New national radioactive waste management facility to drive innovations in nuclear medicine and research


The Federal Government has identified Napandee, near Kimba, South Australia, as the preferred site for a new radioactive waste management facility, which will support the ongoing development of Australia’s nuclear medicine and research industries.

Minister for Resources, Water and Northern Australia Keith Pitt said the National Radioactive Waste Management Facility would be a permanent facility, where the country’s low-level radioactive waste will be disposed of and then monitored over several hundred years.

He said intermediate level waste would also be temporarily stored at the facility.

“The waste that will be managed at the facility is from the production of nuclear medicine (such as gloves, gowns and flasks) and from research activities,” the Minister continued.

“After four years of detailed, thorough, and transparent consultation, we have found a suitable site for this facility near Kimba, South Australia.

“The site is technically suitable and the facility is broadly supported by the community.”

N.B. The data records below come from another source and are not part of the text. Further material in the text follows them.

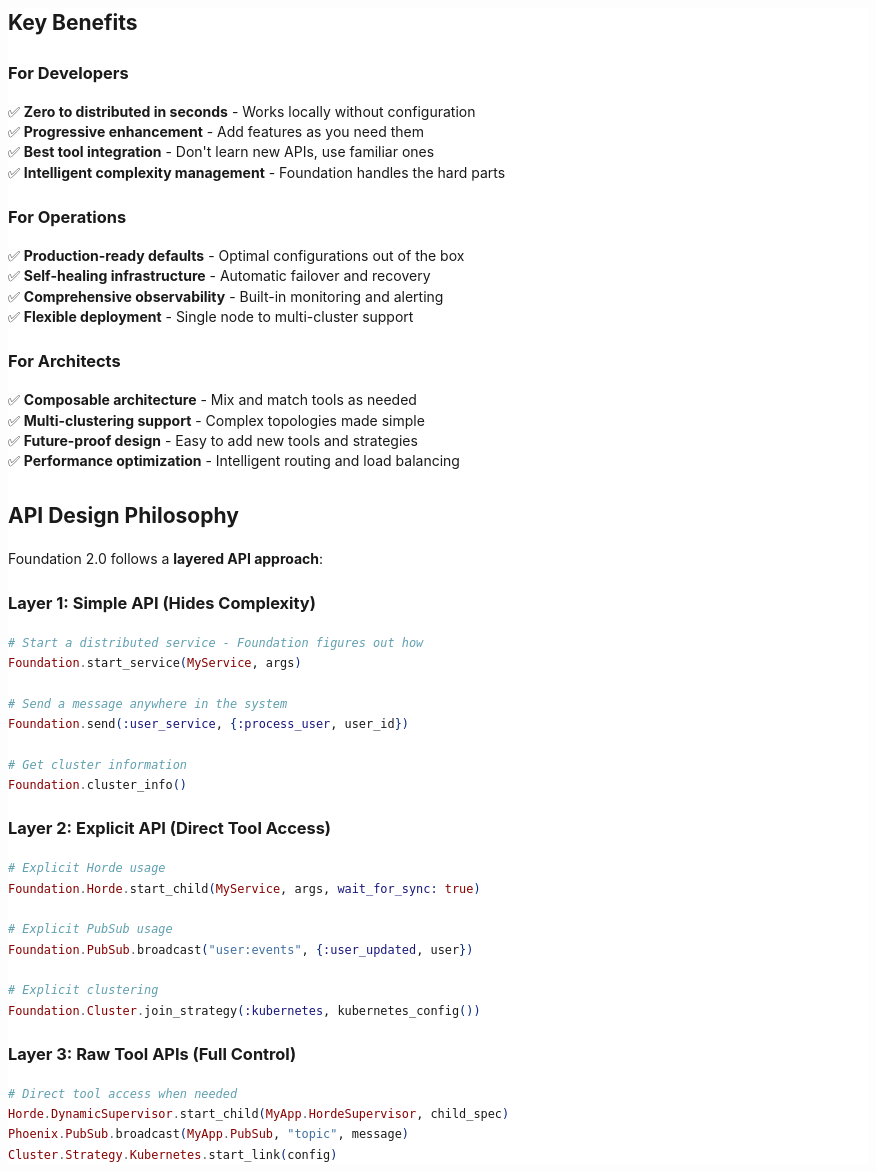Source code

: ## Key Benefits

### For Developers
✅ **Zero to distributed in seconds** - Works locally without configuration  
✅ **Progressive enhancement** - Add features as you need them  
✅ **Best tool integration** - Don't learn new APIs, use familiar ones  
✅ **Intelligent complexity management** - Foundation handles the hard parts

### For Operations
✅ **Production-ready defaults** - Optimal configurations out of the box  
✅ **Self-healing infrastructure** - Automatic failover and recovery  
✅ **Comprehensive observability** - Built-in monitoring and alerting  
✅ **Flexible deployment** - Single node to multi-cluster support

### For Architects  
✅ **Composable architecture** - Mix and match tools as needed  
✅ **Multi-clustering support** - Complex topologies made simple  
✅ **Future-proof design** - Easy to add new tools and strategies  
✅ **Performance optimization** - Intelligent routing and load balancing

## API Design Philosophy

Foundation 2.0 follows a **layered API approach**:

### Layer 1: Simple API (Hides Complexity)
```elixir
# Start a distributed service - Foundation figures out how
Foundation.start_service(MyService, args)

# Send a message anywhere in the system
Foundation.send(:user_service, {:process_user, user_id})

# Get cluster information 
Foundation.cluster_info()
```

### Layer 2: Explicit API (Direct Tool Access)
```elixir
# Explicit Horde usage
Foundation.Horde.start_child(MyService, args, wait_for_sync: true)

# Explicit PubSub usage  
Foundation.PubSub.broadcast("user:events", {:user_updated, user})

# Explicit clustering
Foundation.Cluster.join_strategy(:kubernetes, kubernetes_config())
```

### Layer 3: Raw Tool APIs (Full Control)
```elixir
# Direct tool access when needed
Horde.DynamicSupervisor.start_child(MyApp.HordeSupervisor, child_spec)
Phoenix.PubSub.broadcast(MyApp.PubSub, "topic", message)
Cluster.Strategy.Kubernetes.start_link(config)
```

Australia’s radioactive waste is stored in more than 100 locations around the country, including temporary facilities at ANSTO’s Lucas Heights campus that will start reaching capacity from 2026.

Mr Pitt said Australia needs a better solution to safely consolidate this waste, which has been accumulating for over 70 years.

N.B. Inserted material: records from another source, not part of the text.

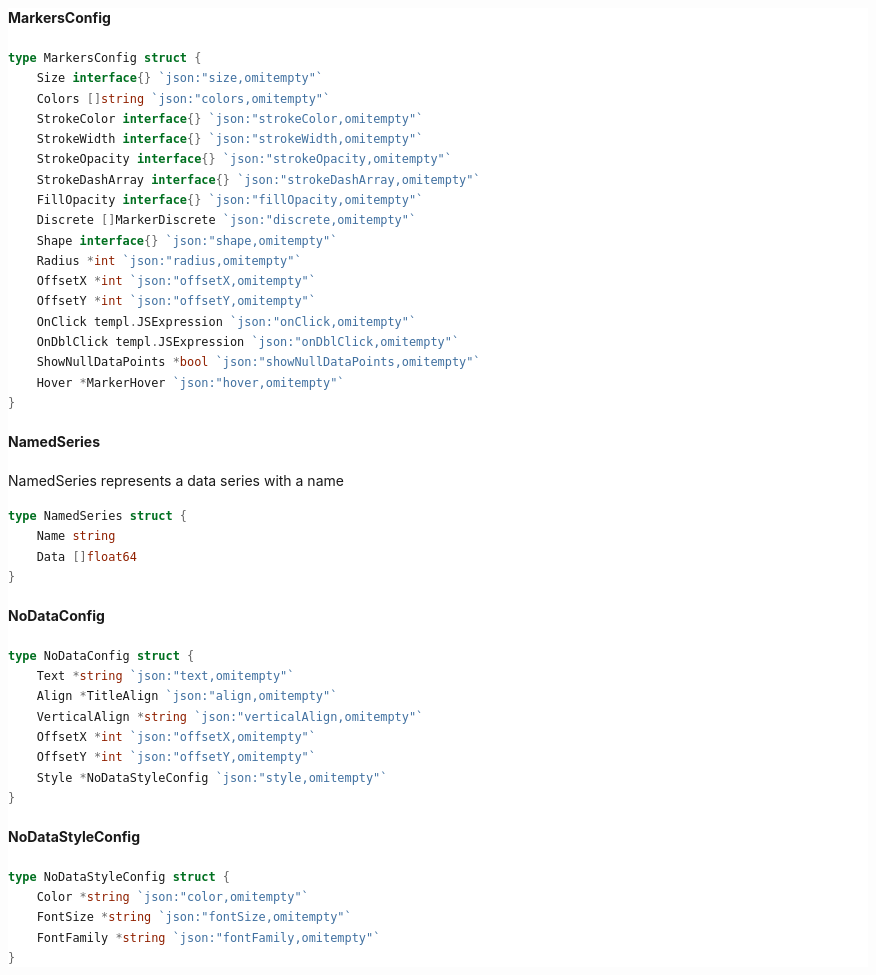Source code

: #### MarkersConfig

```go
type MarkersConfig struct {
    Size interface{} `json:"size,omitempty"`
    Colors []string `json:"colors,omitempty"`
    StrokeColor interface{} `json:"strokeColor,omitempty"`
    StrokeWidth interface{} `json:"strokeWidth,omitempty"`
    StrokeOpacity interface{} `json:"strokeOpacity,omitempty"`
    StrokeDashArray interface{} `json:"strokeDashArray,omitempty"`
    FillOpacity interface{} `json:"fillOpacity,omitempty"`
    Discrete []MarkerDiscrete `json:"discrete,omitempty"`
    Shape interface{} `json:"shape,omitempty"`
    Radius *int `json:"radius,omitempty"`
    OffsetX *int `json:"offsetX,omitempty"`
    OffsetY *int `json:"offsetY,omitempty"`
    OnClick templ.JSExpression `json:"onClick,omitempty"`
    OnDblClick templ.JSExpression `json:"onDblClick,omitempty"`
    ShowNullDataPoints *bool `json:"showNullDataPoints,omitempty"`
    Hover *MarkerHover `json:"hover,omitempty"`
}
```

#### NamedSeries

NamedSeries represents a data series with a name


```go
type NamedSeries struct {
    Name string
    Data []float64
}
```

#### NoDataConfig

```go
type NoDataConfig struct {
    Text *string `json:"text,omitempty"`
    Align *TitleAlign `json:"align,omitempty"`
    VerticalAlign *string `json:"verticalAlign,omitempty"`
    OffsetX *int `json:"offsetX,omitempty"`
    OffsetY *int `json:"offsetY,omitempty"`
    Style *NoDataStyleConfig `json:"style,omitempty"`
}
```

#### NoDataStyleConfig

```go
type NoDataStyleConfig struct {
    Color *string `json:"color,omitempty"`
    FontSize *string `json:"fontSize,omitempty"`
    FontFamily *string `json:"fontFamily,omitempty"`
}
```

“Without it, valuable space at ANSTO will continue to be taken up, and they will have to divert more and more resources away from research and innovation and towards waste management,” the Minister added.

Minister Pitt also played down concerns that the facility could have a negative impact on agriculture.

“Firstly, the land where this facility to be sited is of marginal agricultural value, we are talking about 160 hectares out of 8.14 million hectares of agricultural land in South Australia,” he said.

“Secondly, we know that internationally, radioactive waste management facilities have existed side-by-side in agricultural communities for decades with no negative impact.

“The countries we sell grain to have nuclear programs, as do the other grain producers in the international market.

“And further, we have specifically dedicated part of the site for agricultural research and development and will continue to work with the local agricultural industry.”